A fifth-grade math and science teacher whose principal calls her the "cream of the crop" and whose students say makes them forget they're learning equations and elements was named Baltimore City's 2014 Teacher of the Year.
Elizabeth Barletta, in her fourth year at Barclay Elementary/Middle School, was surprised in her classroom Thursday by interim schools CEO Tisha Edwards. She was chosen by a committee for the honor after being nominated and going through a process that included essays, interviews and classroom observations.
"Being able to do what I love every day and be recognized for it is surreal," Barletta said, as she prepared to take her students on a field trip to the skating rink.

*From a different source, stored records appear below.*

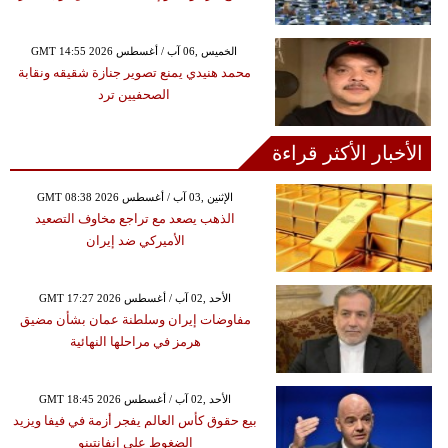
GMT 14:55 2026 الخميس ,06 آب / أغسطس
محمد هنيدي يمنع تصوير جنازة شقيقه ونقابة
الصحفيين ترد
الأخبار الأكثر قراءة
GMT 08:38 2026 الإثنين ,03 آب / أغسطس
الذهب يصعد مع تراجع مخاوف التصعيد
الأميركي ضد إيران
GMT 17:27 2026 الأحد ,02 آب / أغسطس
مفاوضات إيران وسلطنة عمان بشأن مضيق
هرمز في مراحلها النهائية
GMT 18:45 2026 الأحد ,02 آب / أغسطس
بيع حقوق كأس العالم يفجر أزمة في فيفا ويزيد
الضغوط على إنفانتينو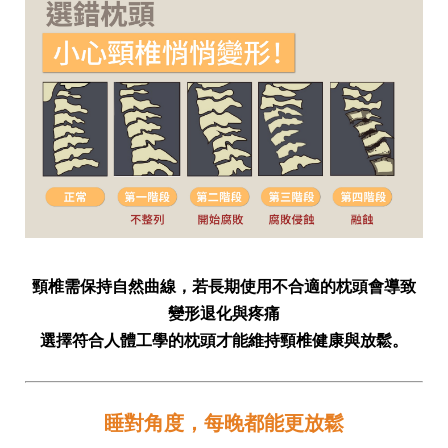
頸椎需保持自然曲線，若長期使用不合適的枕頭會導致
變形退化與疼痛
選擇符合人體工學的枕頭才能維持頸椎健康與放鬆。
睡對角度，每晚都能更放鬆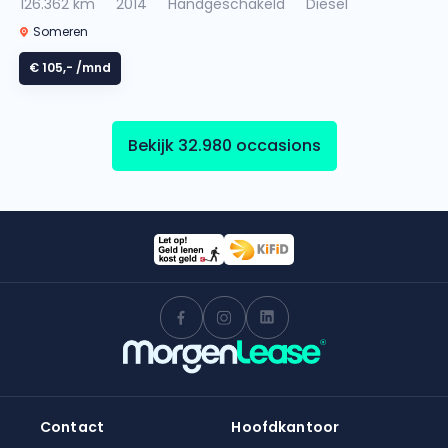
126.362 km
2014
Handgeschakeld
Diesel
Someren
€ 105,-
/mnd
Bekijk 32.980 occasions
Contact
Hoofdkantoor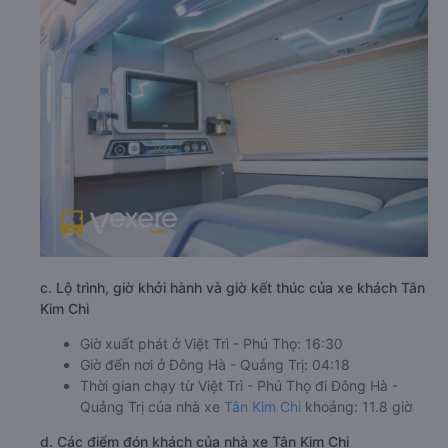
c. Lộ trình, giờ khởi hành và giờ kết thúc của xe khách Tân
Kim Chi
Giờ xuất phát ở Việt Trì - Phú Thọ: 16:30
Giờ đến nơi ở Đông Hà - Quảng Trị: 04:18
Thời gian chạy từ Việt Trì - Phú Thọ đi Đông Hà -
Quảng Trị của nhà xe
Tân Kim Chi
khoảng: 11.8 giờ
d. Các điểm đón khách của nhà xe Tân Kim Chi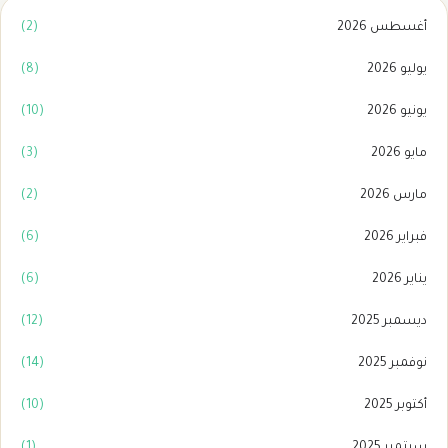
أغسطس 2026
(2)
يوليو 2026
(8)
يونيو 2026
(10)
مايو 2026
(3)
مارس 2026
(2)
فبراير 2026
(6)
يناير 2026
(6)
ديسمبر 2025
(12)
نوفمبر 2025
(14)
أكتوبر 2025
(10)
سبتمبر 2025
(1)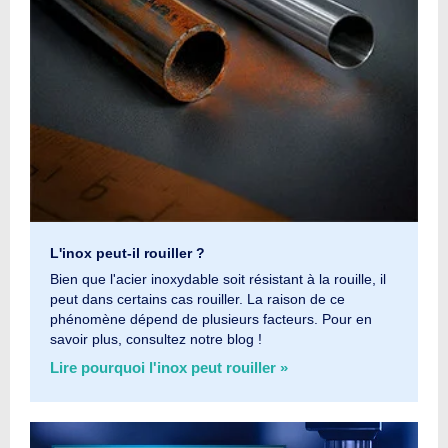
L'inox peut-il rouiller ?
Bien que l'acier inoxydable soit résistant à la rouille, il
peut dans certains cas rouiller. La raison de ce
phénomène dépend de plusieurs facteurs. Pour en
savoir plus, consultez notre blog !
Lire pourquoi l'inox peut rouiller »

Barletta said that she sees herself as a facilitator of learning. "I don't like to stand up here and talk, talk, talk. … I like sitting back and letting them take control," she said.
Edwards said Barletta, who has been teaching seven years, "makes her subjects come alive for her students." She cited examples of Barletta's real-world lessons, like creating a budget for Thanksgiving dinner and building a fence around a garden to learn measurements.
Tyeshaun Tisdale, a Barclay fifth-grader, said Barletta is "respectful" and "teaches us in a fun way."
Barletta was described by district officials as an outspoken advocate for tailoring instruction to students' individual needs.
She was also praised for taking on leadership roles in her school, such as serving on her school's instructional leadership team and as the fifth-grade professional development facilitator for science, technology, engineering and mathematics (STEM). She also mentors student teachers from Loyola University Maryland.
Barclay Principal Bettye Adams said that the Teacher of the Year honor "couldn't have happened to a better person." Adams, a self-described "harsh critic," said that Barletta exceeds her standards in evaluations. She was also named Barclay's Teacher of the Year last school year.
"She's just one of those diamonds that's making Barclay shine," Adams said.
"To know that these students are getting the best education from the 'teacher of the year' is showing them that anything is possible," she said.
In addition to the title, Barletta will receive several gifts donated by area organizations and businesses. She will also represent the district in competing for Maryland Teacher of the Year.